### LISTED ENTRIES
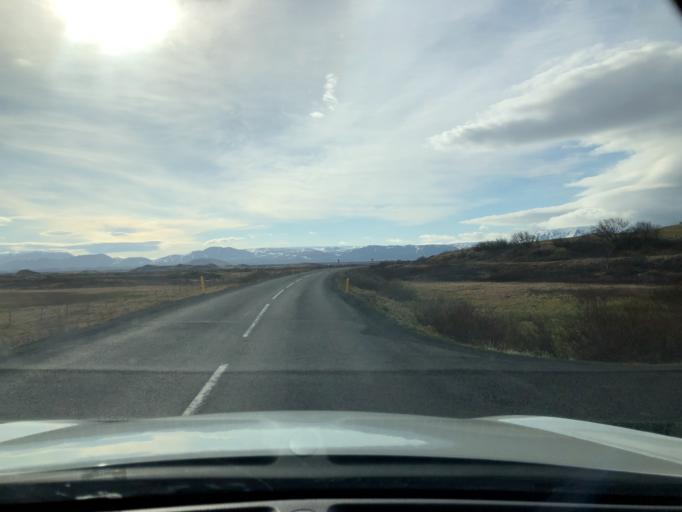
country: IS
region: Northeast
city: Laugar
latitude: 65.5661
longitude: -17.0266
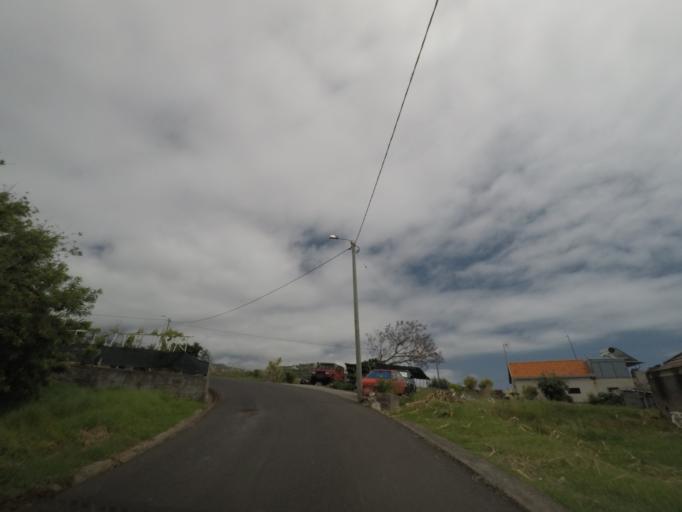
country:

### DIRECTION
Copy every line above character for character, leaving the pictures out.

### OUTPUT OF THE EXERCISE
country: IS
region: Northeast
city: Laugar
latitude: 65.5661
longitude: -17.0266
country:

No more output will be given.